Lecture 3

New to R?

You have probably heard many people say they should invest more time and effort to learn to use the R software environment for statistical computing… and they were right. However, what they probably meant to say is: “I tried it, but it’s so damned complicated, I gave up”… and they were right. That is, they were right to note that this is not a point and click tool designed to accommodate any user. It was built for the niche market of scientists who use statistics, but in that segment it’s actually the most useful tool I have encountered so far. Now that your struggles with getting a grip on R are fully acknowledged in advance, let’s try to avoid the ‘giving up’ from happening. Try to follow these steps to get started:

  1. Get R and add some user comfort: Install the latest R software and install a user interface like RStudioIt’s all free! An R interface will make some things easier, e.g., searching and installing packages from repositories. RStudio will also add functionality, like git/svn version control, project management and more, like the tools to create html pages like this one (knitr and Rmarkdown). Another source of user comfort are the packages. R comes with some basic packages installed, but you’ll soon need to fit generalised linear mixture models, or visualise social networks using graph theory and that means you’ll be searching for packages that allow you to do such things. A good place to start package hunting are the CRAN task view pages.

  2. Learn by running example code: Copy the commands in the code blocks you find on this page, or any other tutorial or help files (e.g., Rob Kabacoff’s Quick R). Paste them into an .R script file in the script (or, source) editor. In RStudio You can run code by pressing cmd + enter when the cursor is on a single single line, or you can run multiple lines at once by selecting them first. If you get stuck remember that there are expert R users who probably have answered your question already when it was posted on a forum. Search for example through the Stackoverflow site for questions tagged with R)

  3. Examine what happens… when you tell R to make something happen: R stores variables (anything from numeric data to functions) in an Environment. There are in fact many different environments, but we’ll focus on the main workspace for the current R session. If you run the command x <- 1+1, a variable x will appear in the Environment with the value 2 assigned to it. Examining what happens in the Environment is not the same as examining the output of a statistical analysis. Output in R will appear in the Console window. Note that in a basic set-up each new R session starts with an empty Environment. If you need data in another session, you can save the entire Environment, or just some selected variables, to a file (.RData).

  4. Learn about the properties of R objects: Think of objects as containers designed for specific content. One way to characterize the different objects in R is by how picky they are about the content you can assign it. There are objects that hold character and numeric type data, a matrix for numeric data organised in rows and columns, a data.frame is a matrix that allows different data types in columns, and least picky of all is the list object. It can carry any other object, you can have a list of which item 1 is an entire data.frame and item 2 is just a character vector of the letter R. The most difficult thing to master is how to efficiently work with these objects, how to assign values and query contents.

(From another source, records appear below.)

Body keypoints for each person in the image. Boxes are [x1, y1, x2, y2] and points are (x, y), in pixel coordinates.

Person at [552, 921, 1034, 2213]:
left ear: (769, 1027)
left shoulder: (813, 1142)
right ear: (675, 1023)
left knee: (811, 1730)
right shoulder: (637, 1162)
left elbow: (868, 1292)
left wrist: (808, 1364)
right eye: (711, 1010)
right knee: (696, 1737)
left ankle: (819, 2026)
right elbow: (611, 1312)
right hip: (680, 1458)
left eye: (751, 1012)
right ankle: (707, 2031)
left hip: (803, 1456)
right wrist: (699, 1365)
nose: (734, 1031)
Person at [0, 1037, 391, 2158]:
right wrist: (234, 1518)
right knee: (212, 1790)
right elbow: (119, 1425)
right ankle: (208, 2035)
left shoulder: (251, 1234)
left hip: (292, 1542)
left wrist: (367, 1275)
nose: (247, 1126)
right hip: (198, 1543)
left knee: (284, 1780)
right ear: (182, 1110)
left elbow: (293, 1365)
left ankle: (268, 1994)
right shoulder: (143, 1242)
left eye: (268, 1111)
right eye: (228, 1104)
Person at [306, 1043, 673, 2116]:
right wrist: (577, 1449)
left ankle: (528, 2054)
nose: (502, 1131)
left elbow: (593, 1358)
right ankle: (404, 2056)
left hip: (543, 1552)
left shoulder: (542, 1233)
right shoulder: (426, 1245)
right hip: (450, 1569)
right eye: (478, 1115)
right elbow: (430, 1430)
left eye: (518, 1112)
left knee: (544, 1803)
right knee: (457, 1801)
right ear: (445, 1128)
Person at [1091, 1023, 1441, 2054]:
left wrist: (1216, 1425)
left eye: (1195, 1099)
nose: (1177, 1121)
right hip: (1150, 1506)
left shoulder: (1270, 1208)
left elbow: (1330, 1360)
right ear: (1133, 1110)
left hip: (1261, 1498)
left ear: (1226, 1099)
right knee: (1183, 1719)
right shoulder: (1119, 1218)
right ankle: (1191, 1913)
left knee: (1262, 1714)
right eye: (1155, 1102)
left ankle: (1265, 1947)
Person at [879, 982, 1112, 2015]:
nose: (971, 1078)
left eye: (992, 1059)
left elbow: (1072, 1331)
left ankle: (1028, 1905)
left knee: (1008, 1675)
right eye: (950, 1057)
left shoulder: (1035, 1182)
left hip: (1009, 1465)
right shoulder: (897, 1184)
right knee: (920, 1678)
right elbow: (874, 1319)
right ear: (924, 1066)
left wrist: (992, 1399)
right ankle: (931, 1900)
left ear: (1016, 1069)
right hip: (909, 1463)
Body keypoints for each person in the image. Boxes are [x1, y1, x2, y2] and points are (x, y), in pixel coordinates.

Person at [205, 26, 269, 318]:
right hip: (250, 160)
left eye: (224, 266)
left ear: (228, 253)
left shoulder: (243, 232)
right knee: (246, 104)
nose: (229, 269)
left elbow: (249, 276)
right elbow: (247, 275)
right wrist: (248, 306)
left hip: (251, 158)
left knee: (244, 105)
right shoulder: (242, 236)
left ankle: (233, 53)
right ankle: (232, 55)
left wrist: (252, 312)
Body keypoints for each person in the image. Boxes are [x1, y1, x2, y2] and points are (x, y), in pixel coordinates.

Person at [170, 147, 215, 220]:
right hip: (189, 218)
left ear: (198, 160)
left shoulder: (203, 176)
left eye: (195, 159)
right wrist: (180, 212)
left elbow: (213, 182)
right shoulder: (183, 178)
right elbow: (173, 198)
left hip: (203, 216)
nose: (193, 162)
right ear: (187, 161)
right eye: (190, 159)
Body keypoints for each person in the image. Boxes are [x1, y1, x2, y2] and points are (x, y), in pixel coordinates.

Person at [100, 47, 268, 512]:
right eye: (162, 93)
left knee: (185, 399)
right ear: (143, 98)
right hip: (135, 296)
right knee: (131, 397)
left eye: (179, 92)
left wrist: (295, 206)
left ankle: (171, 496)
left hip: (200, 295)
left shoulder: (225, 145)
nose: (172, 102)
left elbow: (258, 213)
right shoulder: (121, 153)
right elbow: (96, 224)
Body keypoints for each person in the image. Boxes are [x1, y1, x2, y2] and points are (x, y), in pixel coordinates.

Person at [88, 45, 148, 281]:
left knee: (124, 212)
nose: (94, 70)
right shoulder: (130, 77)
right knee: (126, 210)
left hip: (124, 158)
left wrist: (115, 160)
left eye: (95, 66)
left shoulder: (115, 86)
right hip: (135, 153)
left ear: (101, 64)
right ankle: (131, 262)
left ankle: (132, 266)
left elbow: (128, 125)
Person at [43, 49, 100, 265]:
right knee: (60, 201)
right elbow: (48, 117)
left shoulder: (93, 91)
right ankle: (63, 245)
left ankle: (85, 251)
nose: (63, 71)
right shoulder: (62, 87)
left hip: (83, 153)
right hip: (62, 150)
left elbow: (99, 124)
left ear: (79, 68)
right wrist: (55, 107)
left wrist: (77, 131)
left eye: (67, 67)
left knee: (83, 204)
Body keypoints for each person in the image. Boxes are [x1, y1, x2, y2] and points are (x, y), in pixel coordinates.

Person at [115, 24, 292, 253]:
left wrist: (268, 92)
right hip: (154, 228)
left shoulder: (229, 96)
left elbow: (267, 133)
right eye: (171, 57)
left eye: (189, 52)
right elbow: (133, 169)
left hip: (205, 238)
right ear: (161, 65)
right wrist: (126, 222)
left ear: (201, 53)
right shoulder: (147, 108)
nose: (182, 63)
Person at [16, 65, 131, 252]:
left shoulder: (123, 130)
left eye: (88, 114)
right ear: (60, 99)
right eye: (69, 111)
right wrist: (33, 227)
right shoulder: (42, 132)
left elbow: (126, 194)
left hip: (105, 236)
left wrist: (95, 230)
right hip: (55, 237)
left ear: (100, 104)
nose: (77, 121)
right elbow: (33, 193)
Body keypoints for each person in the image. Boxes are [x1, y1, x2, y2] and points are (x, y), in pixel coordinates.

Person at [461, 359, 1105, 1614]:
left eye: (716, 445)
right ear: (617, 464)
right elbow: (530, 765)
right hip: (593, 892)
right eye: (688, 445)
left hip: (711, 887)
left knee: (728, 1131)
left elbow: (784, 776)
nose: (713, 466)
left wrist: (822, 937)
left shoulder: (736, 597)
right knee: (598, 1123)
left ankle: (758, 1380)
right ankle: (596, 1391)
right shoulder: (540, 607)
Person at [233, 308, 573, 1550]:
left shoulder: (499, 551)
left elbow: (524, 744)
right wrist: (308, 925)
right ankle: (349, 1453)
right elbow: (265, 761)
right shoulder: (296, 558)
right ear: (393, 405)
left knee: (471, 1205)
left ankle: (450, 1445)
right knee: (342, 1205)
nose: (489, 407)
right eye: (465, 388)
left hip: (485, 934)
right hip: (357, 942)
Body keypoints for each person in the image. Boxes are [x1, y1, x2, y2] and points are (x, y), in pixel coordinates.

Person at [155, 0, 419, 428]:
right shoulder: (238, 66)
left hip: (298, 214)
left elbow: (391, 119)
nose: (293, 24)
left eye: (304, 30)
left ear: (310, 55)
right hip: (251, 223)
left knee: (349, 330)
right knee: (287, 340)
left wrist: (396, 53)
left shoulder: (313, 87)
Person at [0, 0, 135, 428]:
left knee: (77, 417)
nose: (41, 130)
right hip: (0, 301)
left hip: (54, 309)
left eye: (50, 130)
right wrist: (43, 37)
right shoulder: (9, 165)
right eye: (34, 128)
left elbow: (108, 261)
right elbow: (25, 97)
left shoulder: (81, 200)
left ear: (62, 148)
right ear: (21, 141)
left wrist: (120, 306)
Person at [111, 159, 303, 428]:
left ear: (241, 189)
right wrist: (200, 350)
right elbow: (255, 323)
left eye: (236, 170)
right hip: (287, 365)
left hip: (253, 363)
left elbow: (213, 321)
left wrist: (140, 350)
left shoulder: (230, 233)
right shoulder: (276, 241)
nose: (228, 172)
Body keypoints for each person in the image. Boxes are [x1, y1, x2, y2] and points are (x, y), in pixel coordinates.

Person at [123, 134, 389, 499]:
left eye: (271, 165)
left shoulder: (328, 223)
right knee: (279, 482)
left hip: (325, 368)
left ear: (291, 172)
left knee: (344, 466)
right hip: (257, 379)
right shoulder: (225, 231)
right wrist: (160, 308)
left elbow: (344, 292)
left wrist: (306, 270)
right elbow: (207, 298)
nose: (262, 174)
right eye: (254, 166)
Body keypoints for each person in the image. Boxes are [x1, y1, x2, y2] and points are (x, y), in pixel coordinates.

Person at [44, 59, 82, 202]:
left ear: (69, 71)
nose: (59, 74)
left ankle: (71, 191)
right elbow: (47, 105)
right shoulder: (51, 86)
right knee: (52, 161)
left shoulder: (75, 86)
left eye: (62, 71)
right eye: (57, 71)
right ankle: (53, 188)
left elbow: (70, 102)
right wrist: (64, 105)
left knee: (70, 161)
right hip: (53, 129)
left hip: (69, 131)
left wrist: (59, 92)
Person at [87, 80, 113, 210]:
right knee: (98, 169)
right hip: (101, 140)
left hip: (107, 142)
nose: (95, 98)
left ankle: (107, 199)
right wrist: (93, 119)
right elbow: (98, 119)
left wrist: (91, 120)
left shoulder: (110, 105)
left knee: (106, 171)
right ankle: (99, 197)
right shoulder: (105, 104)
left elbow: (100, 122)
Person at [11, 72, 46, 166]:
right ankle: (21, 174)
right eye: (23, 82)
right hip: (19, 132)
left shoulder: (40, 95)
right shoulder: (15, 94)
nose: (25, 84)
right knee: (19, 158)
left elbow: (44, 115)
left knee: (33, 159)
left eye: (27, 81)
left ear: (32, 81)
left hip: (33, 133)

  5. Avoid repeating yourself: The R language has some amazing properties that allow execution of many repetitive algorithmic operations using just a few lines of code at speeds up to warp 10. Naturally, you’ll need to be at least half Vulcan to master these features properly and I catch myself copying code when I shouldn’t on a daily basis. The first thing you will struggle with are the apply functions. These functions pass the contents of a list object to a function. Suppose we need to calculate the means of column variables in 40 different SPSS .sav files stored in the folder DAT. With the foreign package loaded we can execute the following commands:
    data <- lapply(dir("/DAT/",pattern=".sav$"),read.spss)
    out <- sapply(data,colMeans)
    The first command applies read.spss to all files with a .sav extension found in the folder /DAT. It creates a dataframe for each file which are all stored as elements of the list data. The second line applies the function colMeans to each element of data and puts the combined results in a matrix with dataset ID as columns (1-40), dataset variables as rows and the calculated column means as cells. This is just the beginning of the R magic, wait ’till you learn how to write functions that can create functions.